# Modifying an Eheim 2213?



## hensintheshed (2 Dec 2010)

Does anyone know if it is possible to modify an eheim 2213 to improve the flowrate? Im sure I read on here somewhere before about someone changing the impeller for a different model which done the trick! 

Anyone have any ideas on any cheap mods to improve flowrate??


----------



## dw1305 (3 Dec 2010)

Hi all,
I don't think you can use a different impeller on the 2213, it is on the 2215 that you can put the impeller from the 2217 in to improve flow speed. I've tried this, but it doesn't work on the 2213, as the 2217 impeller is physically too large to fit.

You could try different media, I think the internal sponges tend to reduce flow rate, I run the 2213 with just a PPI10 sponge pre-filter on the intake and the central container 3/4 full of ceramic rings.

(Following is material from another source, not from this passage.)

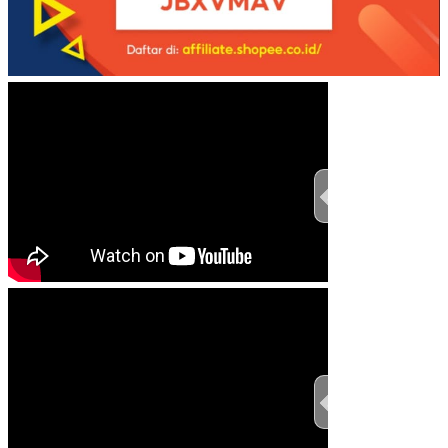
TEST THIS ST
TEST THIS ST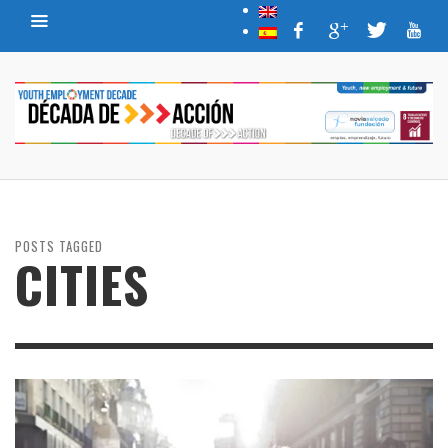
POSTS TAGGED
CITIES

Another option is to make sure you don't have any excess hose, and that the hose you do have isn't constricted or kinked. The shorter, straighter and cleaner the hoses are the smaller effect they will have on flow speed. If you can do without the spray bar that will also help.

cheers Darrel


----------



## hensintheshed (3 Dec 2010)

Ah bummer, thanks for the repy Darrel, I was hoping it would be an easy impeller swap! ah well I might have to look down the wave maker route instead to improve the circulation!


----------



## Coiln3107 (4 Dec 2010)

My 2078's both had non return valves in the outlets to aid priming. I don't know if your Eheim has them but if so remove them as the cause a fair restriction in the outlet venturi. As long as after cleaning the filter you fully prime the filter, I use a small jug and after cleaning just back fill through the outlet until full. The hoses are still full and when you open the lever stop valve and switch on they just go. I definetly noticed a difference after removing them as the venturi outlet must be 30% or so less restricted


----------